Romulo Muñoz Vazquez recalls: “I was beaten at work five years ago on a ranch by the freeway in San Diego. The boss asked us why we weren’t working hard. I told him we weren’t animals and we had rights. I still remember everything they did to me afterwards...On May Day we’ve decided not to go to work…We must organize ourselves in order to move ahead.”
LIVE, NOT JUST SURVIVE
Most migrants crossing the border today are, typically, about 20 years old. In the chapter, “I'm Going to Be a Rapper with a Conscience,” Raymundo Guzman, a young farm worker from Oaxaca who lives in a trailer in Fresno, explains: “I really didn’t like to work in the fields when I was in school. I still don’t like it, but we have to do it.”
He speaks Mixteco, Spanish, and English. “I graduated from high school,” he says. “I was the first in my family to do it, my mother was so proud that she threw me a party…but I felt sad…because I didn’t know what to do with my diploma, I didn’t know where to go and nobody at school helped me.” He describes picking grapes in the dizzying heat, and the pain in his knees and back from bending over to pick strawberries all day. “I want to live, not just survive,” says Guzman.
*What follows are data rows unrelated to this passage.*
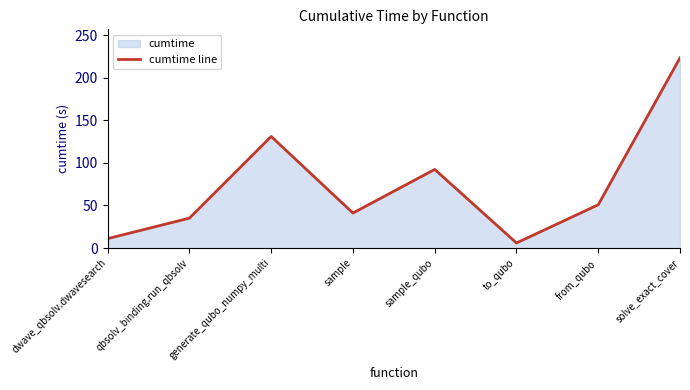

Reading left to right, transcribe all the data shown in this chart.

11.1	35.1	131.1	41.1	92.4	6.0	50.9	223.5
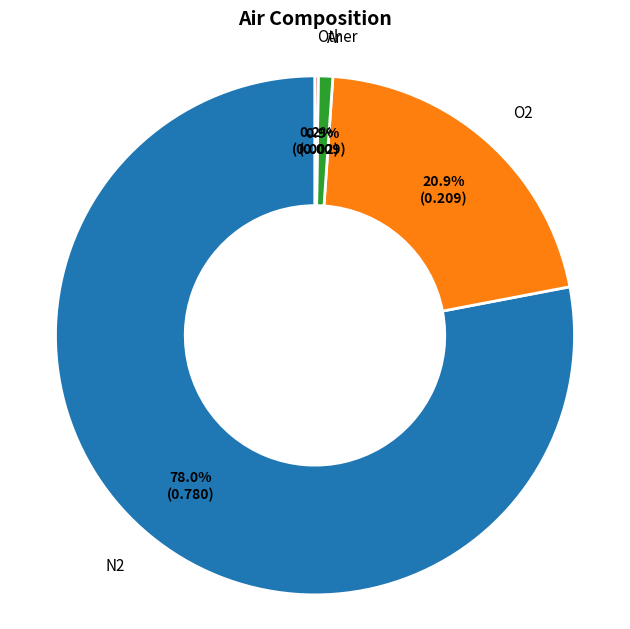

How much of the chart is everything except N2?

22.0%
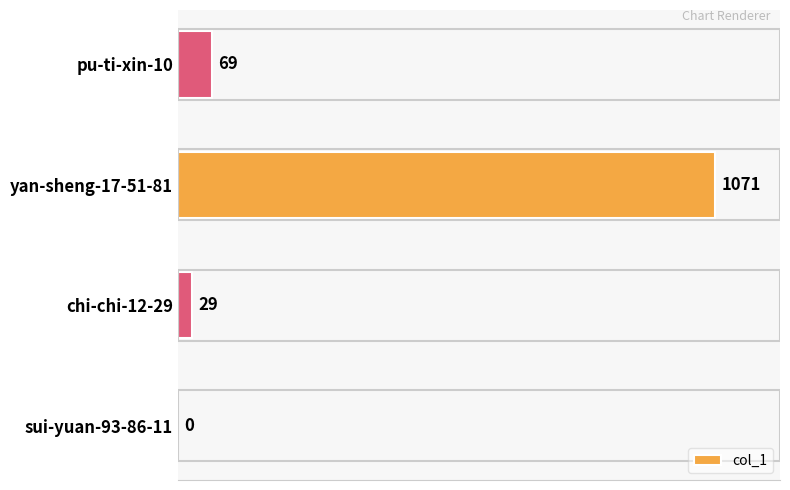

What is the sum of the values at sui-yuan-93-86-11 and pu-ti-xin-10?

69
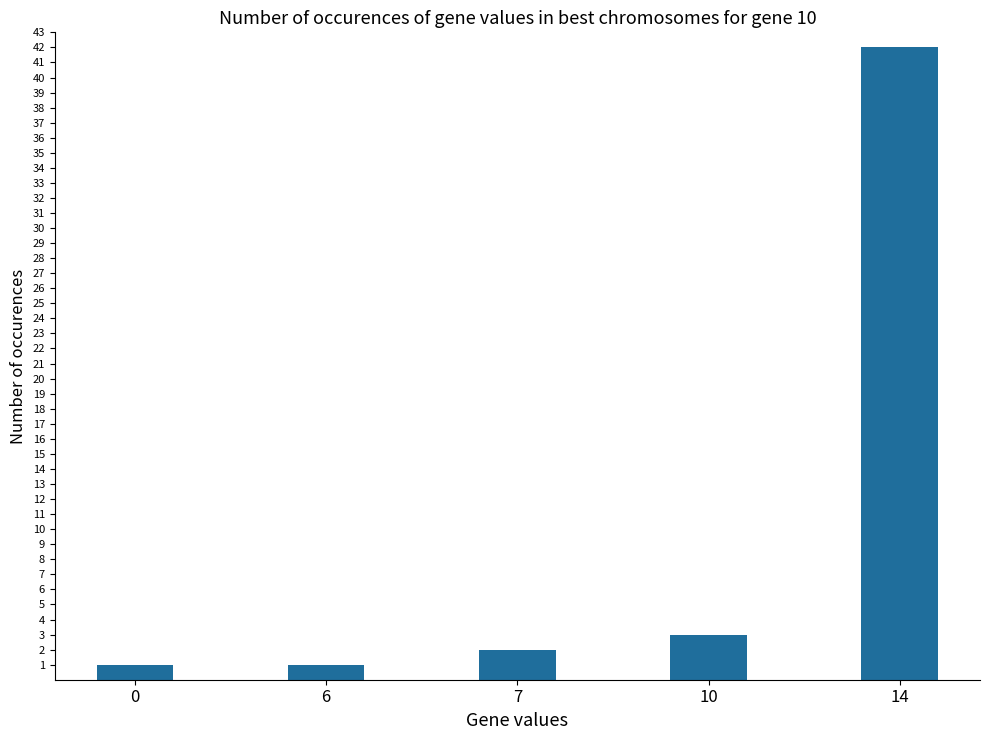

Does the chart contain stacked bars?

No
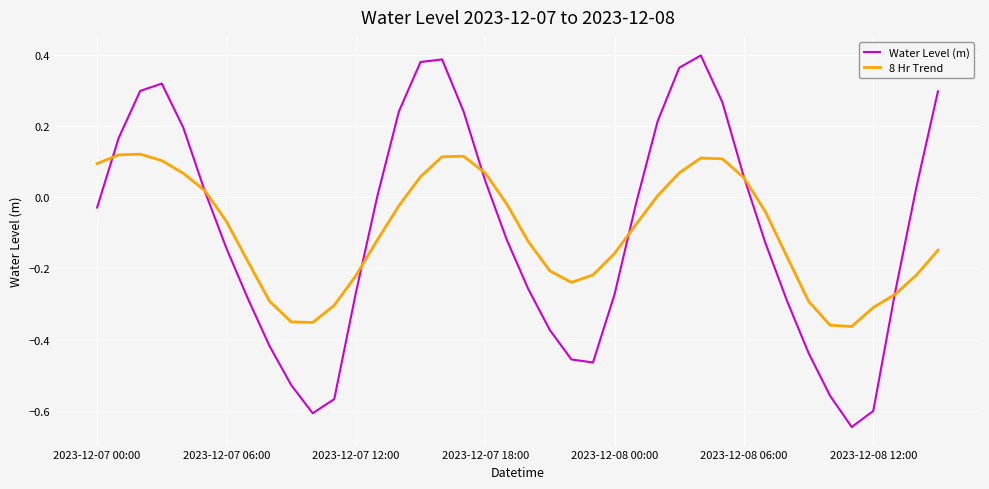

List the series in order of their peak value, highest first.

Water Level (m), 8 Hr Trend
Farm workers have difficulty just getting decent clean water. Arsenic contaminates the drinking water of migrants in Lanare, California, an issue around which residents have organized. Another problem is rampant sexual abuse at work and gender discrimination in hiring. But job insecurity remains one of the biggest issues.
“I know one [foreman] who only hires immigrants without papers, because she says legal residents complain too much,” Lucrecia Camacho reports. “It’s always based on if they like you or not, we just have to put our heads down and work quietly.” Speaking of the cost of living, she goes on: “The more we earn, they more they take away. We can’t move forward…if I didn’t work fast, I was fired immediately.”
Everyone in this book who is asked thinks a union would help. “When I was working for [the UFW],” says Andres Cruz, leader of a Triqui immigrant farm worker community, “a group of workers…told me that the company they worked for was firing people every day, this company wanted each worker to pick 250 pounds of peas daily…their hands were so swollen and cut…Sometimes organizing a strike takes three to four days, but in some cases, we can organize in one day…When [our community decides] to do something collectively, they are very united.”
That is why the work of the UFW and of smaller independent unions is vital. (After many strikes, Familias Unidas por la Justicia ratified a first contract this summer with Sakuma Bros. Berry Farms in Washington.) So are groups like California Rural Legal Assistance and indigenous movements like La Nación Purepecha. And so are publications like In the Fields of the North.